Problem requirements
Beginning with the opening line of the entries, return every line through the one containing "2: (408, 639)", both included, and nothing else. Omit pictures.

Dataset records
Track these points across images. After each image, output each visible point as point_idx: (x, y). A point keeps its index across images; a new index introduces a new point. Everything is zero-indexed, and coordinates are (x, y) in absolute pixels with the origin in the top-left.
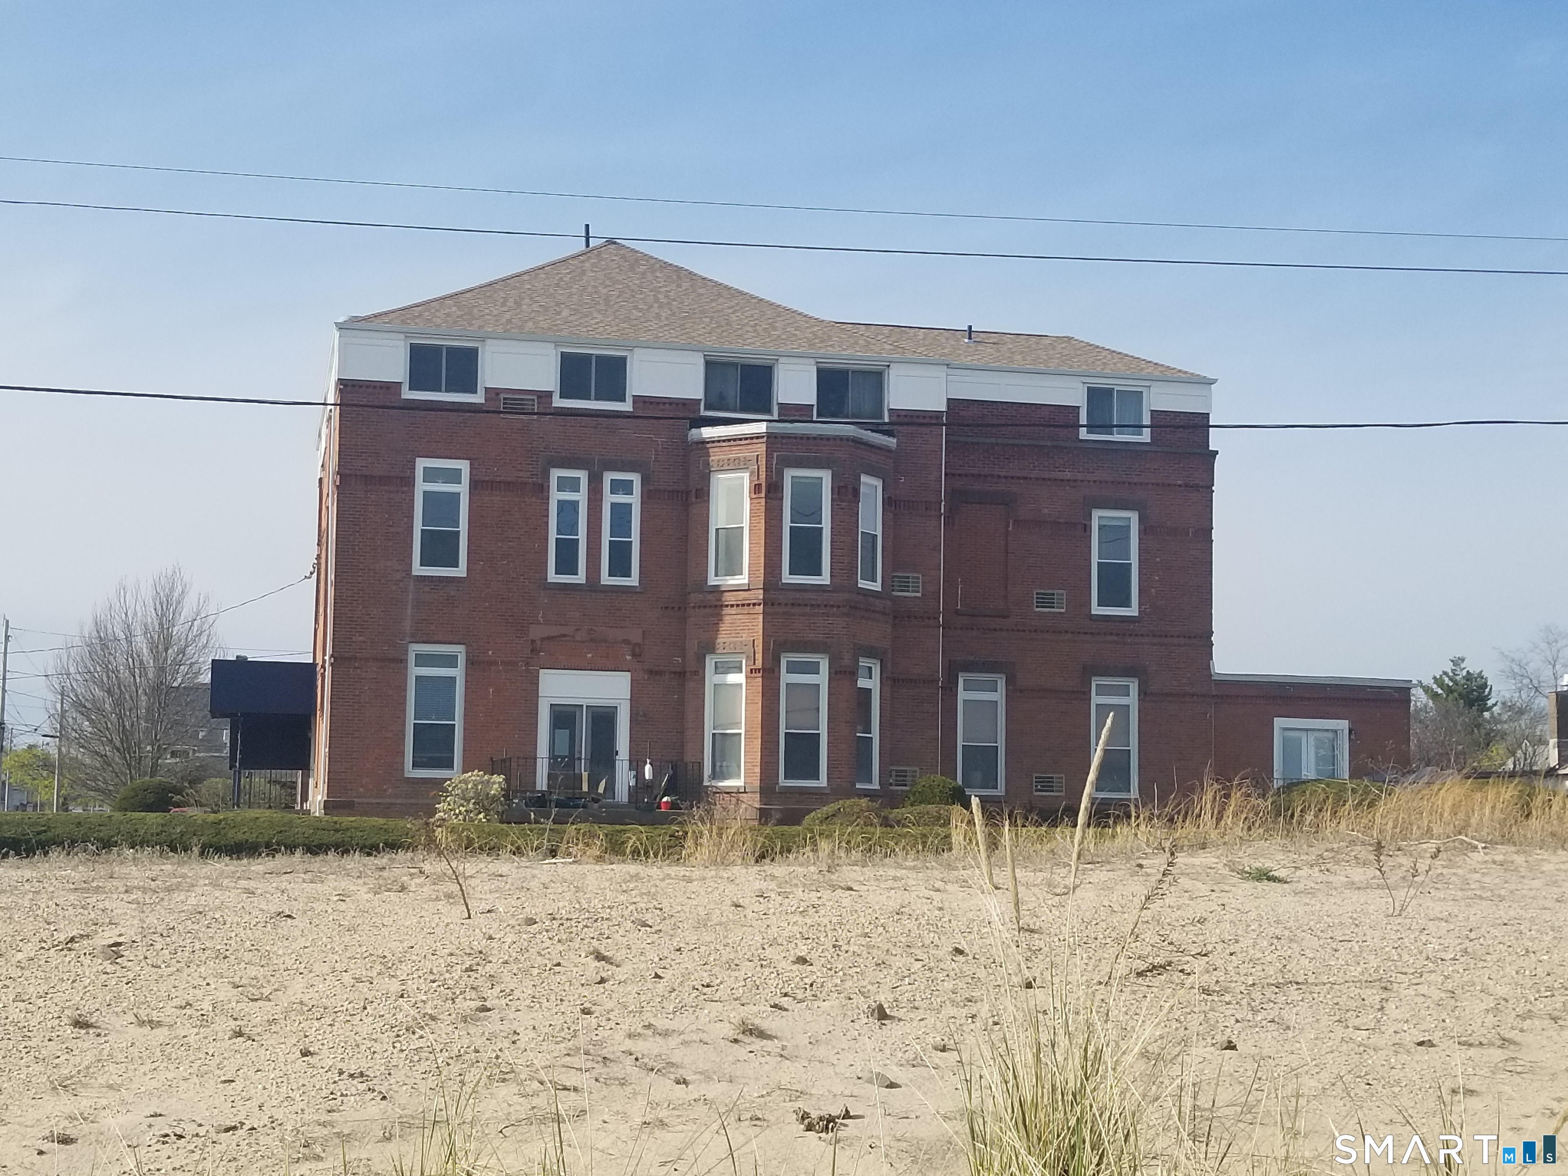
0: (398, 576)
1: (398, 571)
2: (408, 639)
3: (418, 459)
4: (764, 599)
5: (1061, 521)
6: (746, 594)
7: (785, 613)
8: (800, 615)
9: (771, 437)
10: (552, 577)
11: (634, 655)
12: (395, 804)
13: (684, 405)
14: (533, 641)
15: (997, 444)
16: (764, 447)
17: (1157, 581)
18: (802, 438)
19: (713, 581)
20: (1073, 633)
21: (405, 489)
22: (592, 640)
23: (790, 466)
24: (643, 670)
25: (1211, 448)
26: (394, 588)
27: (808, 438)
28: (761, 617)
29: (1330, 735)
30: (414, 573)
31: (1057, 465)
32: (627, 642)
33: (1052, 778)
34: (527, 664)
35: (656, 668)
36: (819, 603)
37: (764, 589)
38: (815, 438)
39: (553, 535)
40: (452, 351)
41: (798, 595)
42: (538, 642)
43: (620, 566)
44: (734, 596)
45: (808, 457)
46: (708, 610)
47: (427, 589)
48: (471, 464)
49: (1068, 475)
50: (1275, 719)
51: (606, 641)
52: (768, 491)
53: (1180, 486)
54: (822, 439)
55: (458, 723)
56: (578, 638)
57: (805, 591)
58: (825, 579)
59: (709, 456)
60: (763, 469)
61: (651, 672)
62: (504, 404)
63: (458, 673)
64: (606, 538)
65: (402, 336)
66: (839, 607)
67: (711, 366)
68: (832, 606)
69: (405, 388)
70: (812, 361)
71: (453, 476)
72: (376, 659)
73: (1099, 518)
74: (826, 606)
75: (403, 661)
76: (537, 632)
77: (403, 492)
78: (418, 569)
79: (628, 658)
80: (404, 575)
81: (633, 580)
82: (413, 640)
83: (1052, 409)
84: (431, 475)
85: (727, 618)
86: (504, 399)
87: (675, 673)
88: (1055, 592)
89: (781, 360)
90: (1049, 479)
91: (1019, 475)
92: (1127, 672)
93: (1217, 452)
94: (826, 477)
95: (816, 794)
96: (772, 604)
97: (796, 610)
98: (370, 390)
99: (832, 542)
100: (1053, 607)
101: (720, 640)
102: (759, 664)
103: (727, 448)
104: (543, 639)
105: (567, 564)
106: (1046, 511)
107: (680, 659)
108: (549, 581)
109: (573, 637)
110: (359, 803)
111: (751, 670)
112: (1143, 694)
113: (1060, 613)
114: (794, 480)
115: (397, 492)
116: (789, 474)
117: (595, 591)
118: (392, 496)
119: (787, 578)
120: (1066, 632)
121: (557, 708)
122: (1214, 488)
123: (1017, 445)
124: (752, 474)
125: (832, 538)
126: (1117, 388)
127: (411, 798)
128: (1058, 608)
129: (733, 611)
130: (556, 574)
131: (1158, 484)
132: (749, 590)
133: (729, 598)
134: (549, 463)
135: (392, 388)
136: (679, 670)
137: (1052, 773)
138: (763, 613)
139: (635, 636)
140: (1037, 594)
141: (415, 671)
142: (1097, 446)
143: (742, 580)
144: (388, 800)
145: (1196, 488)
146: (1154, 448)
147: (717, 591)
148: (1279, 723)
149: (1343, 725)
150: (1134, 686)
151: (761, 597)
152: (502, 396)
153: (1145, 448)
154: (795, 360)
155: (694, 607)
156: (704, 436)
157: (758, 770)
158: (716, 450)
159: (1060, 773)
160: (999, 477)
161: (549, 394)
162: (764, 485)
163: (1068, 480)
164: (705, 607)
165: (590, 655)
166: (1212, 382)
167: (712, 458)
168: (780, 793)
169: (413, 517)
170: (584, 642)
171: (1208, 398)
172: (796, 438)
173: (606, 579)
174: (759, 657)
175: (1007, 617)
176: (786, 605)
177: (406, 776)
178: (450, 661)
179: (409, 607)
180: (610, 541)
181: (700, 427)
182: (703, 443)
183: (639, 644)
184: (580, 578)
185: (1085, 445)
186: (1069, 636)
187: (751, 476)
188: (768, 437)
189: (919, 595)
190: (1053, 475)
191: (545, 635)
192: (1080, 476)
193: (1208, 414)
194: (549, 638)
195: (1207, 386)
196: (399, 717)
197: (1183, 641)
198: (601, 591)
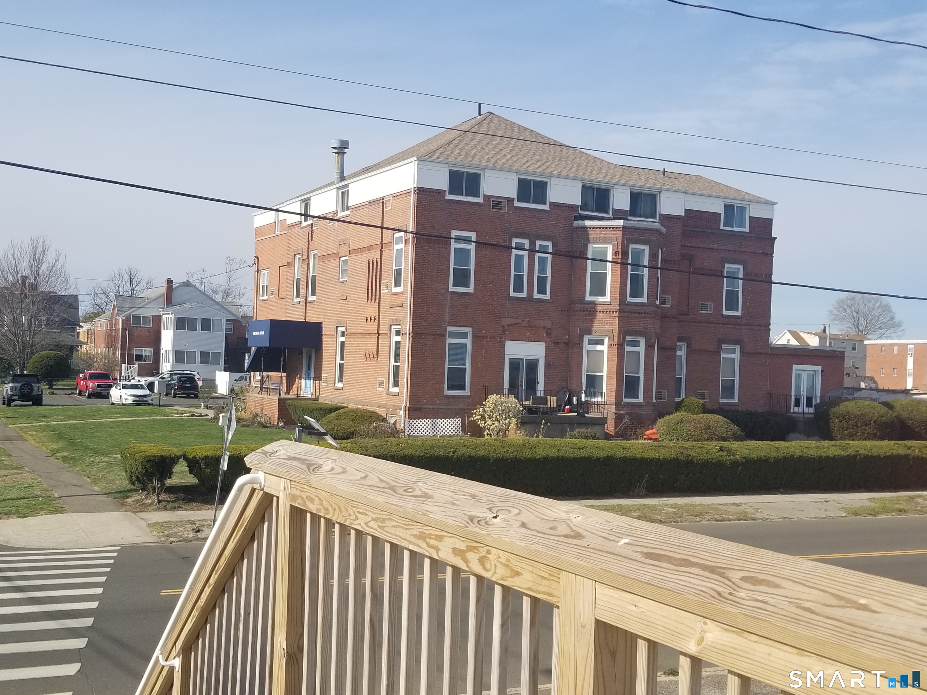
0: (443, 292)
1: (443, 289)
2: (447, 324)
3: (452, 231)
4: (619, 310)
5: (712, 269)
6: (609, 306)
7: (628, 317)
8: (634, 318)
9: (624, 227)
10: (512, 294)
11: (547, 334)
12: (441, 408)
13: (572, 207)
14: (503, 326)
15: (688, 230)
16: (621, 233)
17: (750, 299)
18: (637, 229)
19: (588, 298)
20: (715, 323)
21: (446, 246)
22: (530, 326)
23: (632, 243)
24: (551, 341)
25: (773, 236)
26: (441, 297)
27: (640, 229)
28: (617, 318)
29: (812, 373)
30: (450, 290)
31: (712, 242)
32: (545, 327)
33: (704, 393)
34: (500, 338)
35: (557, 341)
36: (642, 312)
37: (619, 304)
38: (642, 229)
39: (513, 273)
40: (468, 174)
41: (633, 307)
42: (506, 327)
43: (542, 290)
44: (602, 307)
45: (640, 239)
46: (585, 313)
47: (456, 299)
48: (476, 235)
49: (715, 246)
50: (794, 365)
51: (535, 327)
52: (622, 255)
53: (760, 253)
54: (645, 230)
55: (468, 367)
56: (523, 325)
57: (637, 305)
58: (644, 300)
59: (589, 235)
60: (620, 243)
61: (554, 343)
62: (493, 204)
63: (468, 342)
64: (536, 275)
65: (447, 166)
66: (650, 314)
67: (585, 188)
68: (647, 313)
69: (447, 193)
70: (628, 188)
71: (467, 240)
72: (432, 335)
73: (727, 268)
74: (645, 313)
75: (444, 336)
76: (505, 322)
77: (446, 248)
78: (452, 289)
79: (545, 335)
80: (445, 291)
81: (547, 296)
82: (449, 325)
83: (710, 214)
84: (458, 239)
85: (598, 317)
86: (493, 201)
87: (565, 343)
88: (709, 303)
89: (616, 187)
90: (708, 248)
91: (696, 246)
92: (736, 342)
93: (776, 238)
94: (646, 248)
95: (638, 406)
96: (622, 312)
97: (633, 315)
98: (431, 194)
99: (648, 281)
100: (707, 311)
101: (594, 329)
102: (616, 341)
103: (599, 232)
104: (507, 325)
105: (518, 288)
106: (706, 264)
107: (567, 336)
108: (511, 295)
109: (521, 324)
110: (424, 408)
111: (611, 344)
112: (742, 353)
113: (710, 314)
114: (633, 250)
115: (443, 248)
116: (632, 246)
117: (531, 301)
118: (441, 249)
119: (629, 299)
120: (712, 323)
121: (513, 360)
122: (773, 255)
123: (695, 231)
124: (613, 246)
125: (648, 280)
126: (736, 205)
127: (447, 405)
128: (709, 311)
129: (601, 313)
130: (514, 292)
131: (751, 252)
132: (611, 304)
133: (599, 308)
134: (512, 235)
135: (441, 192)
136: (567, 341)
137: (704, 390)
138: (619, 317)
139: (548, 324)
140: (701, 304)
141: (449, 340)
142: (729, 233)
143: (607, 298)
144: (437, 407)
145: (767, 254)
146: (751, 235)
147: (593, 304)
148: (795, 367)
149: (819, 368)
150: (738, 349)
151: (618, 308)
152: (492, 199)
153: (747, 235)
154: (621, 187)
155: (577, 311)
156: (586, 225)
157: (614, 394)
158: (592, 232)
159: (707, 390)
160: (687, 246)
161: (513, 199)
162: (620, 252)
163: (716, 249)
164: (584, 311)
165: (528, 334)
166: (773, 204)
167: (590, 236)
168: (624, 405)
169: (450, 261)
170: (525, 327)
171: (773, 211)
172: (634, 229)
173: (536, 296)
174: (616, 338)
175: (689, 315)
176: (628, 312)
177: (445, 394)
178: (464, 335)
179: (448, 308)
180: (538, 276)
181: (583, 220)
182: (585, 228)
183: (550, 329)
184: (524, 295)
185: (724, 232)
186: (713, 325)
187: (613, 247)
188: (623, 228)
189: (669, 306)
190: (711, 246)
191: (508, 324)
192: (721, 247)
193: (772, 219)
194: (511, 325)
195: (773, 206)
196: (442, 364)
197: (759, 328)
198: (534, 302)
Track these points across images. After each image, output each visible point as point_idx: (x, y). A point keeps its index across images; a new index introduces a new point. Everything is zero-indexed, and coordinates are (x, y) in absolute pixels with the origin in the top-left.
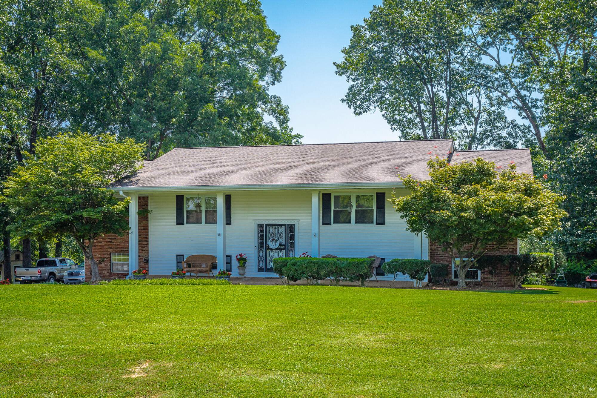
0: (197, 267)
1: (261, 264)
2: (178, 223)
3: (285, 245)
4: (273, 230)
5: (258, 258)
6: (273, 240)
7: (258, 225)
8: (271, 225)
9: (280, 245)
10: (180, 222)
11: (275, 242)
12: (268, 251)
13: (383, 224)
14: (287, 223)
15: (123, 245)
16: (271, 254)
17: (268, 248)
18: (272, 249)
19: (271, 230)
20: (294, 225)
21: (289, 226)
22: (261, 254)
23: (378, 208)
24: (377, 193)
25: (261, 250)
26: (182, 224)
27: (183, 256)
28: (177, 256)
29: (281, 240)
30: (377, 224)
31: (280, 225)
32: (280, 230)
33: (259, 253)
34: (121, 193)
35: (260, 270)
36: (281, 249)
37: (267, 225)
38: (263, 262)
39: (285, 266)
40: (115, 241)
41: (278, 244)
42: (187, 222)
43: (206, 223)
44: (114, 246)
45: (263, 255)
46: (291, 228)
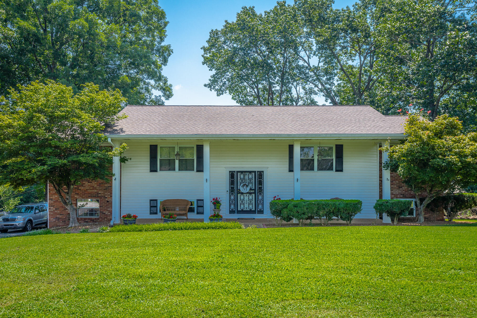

Written solution
Track these points across images. After each image, output each visible point as point_idx: (x, y). A point keeps its index across images; a new index introduces a new point. Everything is zero-indexed, and coordinates are (x, y) in absolute pixels with the origin in the top-left.
0: (398, 576)
1: (398, 571)
2: (408, 639)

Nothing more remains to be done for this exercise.